Main character Ever is a girl (blonde, unusually, given Twilight) who is an outcast at school (location of Twilight and Vampire Diaries). The main reason for this is that her parents were killed in a car accident (True Blood and Vampire Diaries), as were her sister and pet lamb. She survived but developed the ability to read minds (True Blood, though Sookie's gift was natural and not, evidentially, trauma based) and see auras - the book even has an aura colour chart at the beginning, a pointless exercise as the colours are described so infrequently. She can also see dead people, primarily her sister Riley (a device developed in the Betsy Taylor Undead series - though admittedly not as obvious as a source for the trope).

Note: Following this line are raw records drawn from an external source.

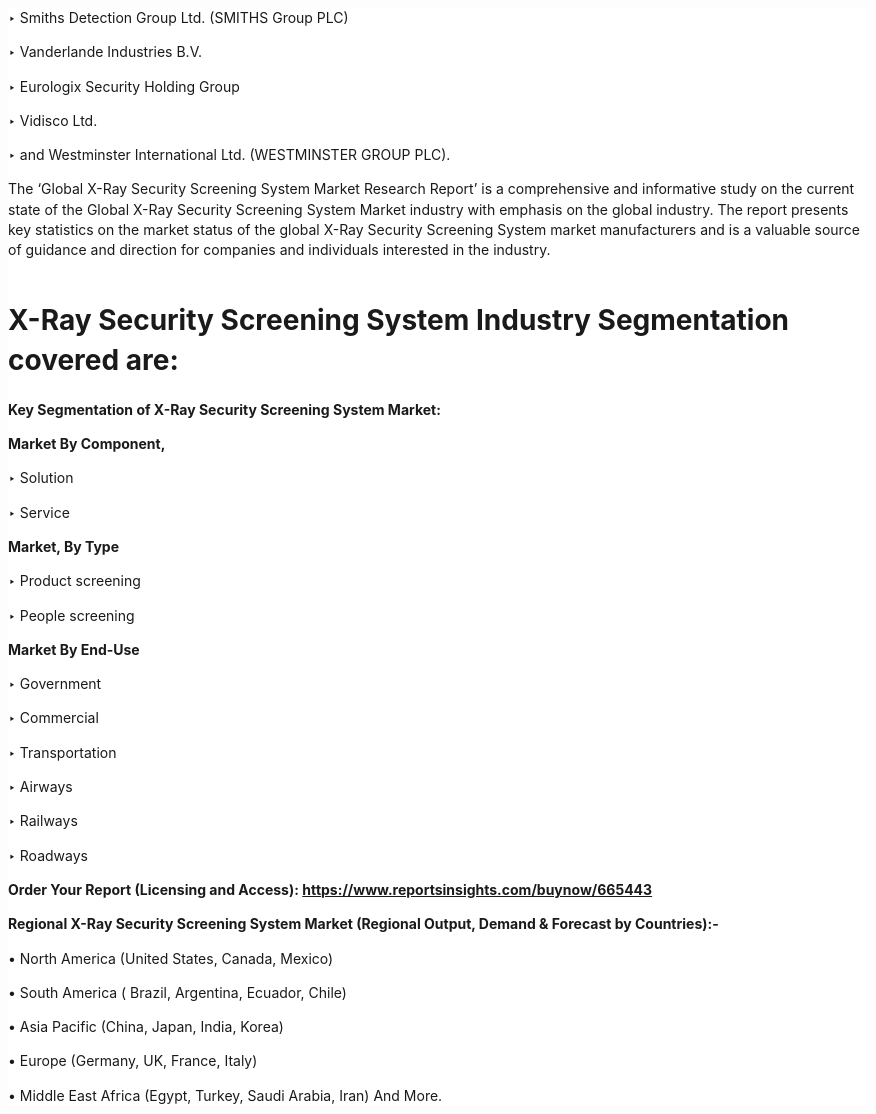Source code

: ‣ Smiths Detection Group Ltd. (SMITHS Group PLC)

‣ Vanderlande Industries B.V.

‣ Eurologix Security Holding Group

‣ Vidisco Ltd.

‣ and Westminster International Ltd. (WESTMINSTER GROUP PLC).

The ‘Global X-Ray Security Screening System Market Research Report’ is a comprehensive and informative study on the current state of the Global X-Ray Security Screening System Market industry with emphasis on the global industry. The report presents key statistics on the market status of the global X-Ray Security Screening System market manufacturers and is a valuable source of guidance and direction for companies and individuals interested in the industry.

# <strong>X-Ray Security Screening System Industry Segmentation covered are:</strong>

<strong>Key Segmentation of X-Ray Security Screening System Market:</strong> 

<Strong>Market By Component,</Strong>

‣ Solution

‣ Service

<Strong>Market, By Type</Strong>

‣ Product screening

‣ People screening

<Strong>Market By End-Use</Strong>

‣ Government

‣ Commercial

‣ Transportation

‣  Airways

‣  Railways

‣  Roadways

<strong>Order Your Report (Licensing and Access): <a href=https://www.reportsinsights.com/buynow/665443 style=color:#0000ff;>https://www.reportsinsights.com/buynow/665443</a></strong>

<strong>Regional X-Ray Security Screening System Market (Regional Output, Demand &amp; Forecast by Countries):-</strong>

• North America (United States, Canada, Mexico)

• South America ( Brazil, Argentina, Ecuador, Chile)

• Asia Pacific (China, Japan, India, Korea)

• Europe (Germany, UK, France, Italy)

• Middle East Africa (Egypt, Turkey, Saudi Arabia, Iran) And More.
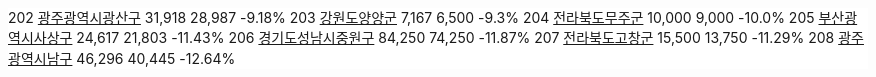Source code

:   <tr class="item">
    <td>202</td>
    <td><a href="/apt/광주광역시광산구">광주광역시광산구</a></td>
    <td>31,918</td>
    <td>28,987</td>
    <td>-9.18%</td>
  </tr>

  <tr class="item">
    <td>203</td>
    <td><a href="/apt/강원도양양군">강원도양양군</a></td>
    <td>7,167</td>
    <td>6,500</td>
    <td>-9.3%</td>
  </tr>

  <tr class="item">
    <td>204</td>
    <td><a href="/apt/전라북도무주군">전라북도무주군</a></td>
    <td>10,000</td>
    <td>9,000</td>
    <td>-10.0%</td>
  </tr>

  <tr class="item">
    <td>205</td>
    <td><a href="/apt/부산광역시사상구">부산광역시사상구</a></td>
    <td>24,617</td>
    <td>21,803</td>
    <td>-11.43%</td>
  </tr>

  <tr class="item">
    <td>206</td>
    <td><a href="/apt/경기도성남시중원구">경기도성남시중원구</a></td>
    <td>84,250</td>
    <td>74,250</td>
    <td>-11.87%</td>
  </tr>

  <tr class="item">
    <td>207</td>
    <td><a href="/apt/전라북도고창군">전라북도고창군</a></td>
    <td>15,500</td>
    <td>13,750</td>
    <td>-11.29%</td>
  </tr>

  <tr class="item">
    <td>208</td>
    <td><a href="/apt/광주광역시남구">광주광역시남구</a></td>
    <td>46,296</td>
    <td>40,445</td>
    <td>-12.64%</td>
  </tr>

Along to the school comes a hot guy, Damen (Vampire Diaries or a reverse Twilight), who everyone likes but he seems to be interested in her alone - though he also seems to flirt with other girls too, which makes him that little bit more of a bad boy. He needs an alchemical potion to live - red like blood, but not blood, oh no siree (this takes the Twilight vegetarian vampire one step further into the realms of making them safe, further defangs them and then denies their vampiric source). But he has no aura and she can't read his mind and a point is made that such a lack of aura is normally associated with a dead person. The immortals can create new immortals and the central point of the novel is one of reincarnated love (taken originally from the Weird Tales short I, the Vampire and, more obviously, the soap opera Dark Shadows).
All in all Alyson Noël has written a book that borrows tropes from all over the vampire/fantasy genre but is that necessarily a bad thing? After all the genre has been one of self cannibalism and evolution since Polidori wrote The Vampyre. It is amusing that there is a definitive move to try and distance herself from the genre by stating they are not vampires - a move that only could occur if she realised just how much like certain genre books it was.
However the problem with this book is just how shallow and unlikable the characters were. All the characters were self absorbed and petty. This included Damen - who had centuries to evolve a rounded personality - and Ever herself. Perhaps this is what teen girls are actually all like and perhaps it is what they look for in friends and lovers? If so then it hits home for the target audience, but if so it is a depressing world view.
Derivative, whilst denying its roots with so much vehemence that "I think she doth protest too much" springs to mind, and poorly drawn characters that were shallow, often flat or simply story ciphers.
WOW:)
"WOW!" Was my first reaction after finishing this book. The tears were rolling freely down my cheeks and happiness, sadness, anger, and amazement twisted in my gut. For days after finishing this great whirlwind tale I was still anylising all the little scenes in my head! There is no fault with this book and its plot was riviting. I couldn't put it down and still think about it often. A great read...trust me!
Fans of Twilight (or any similar books) will love this!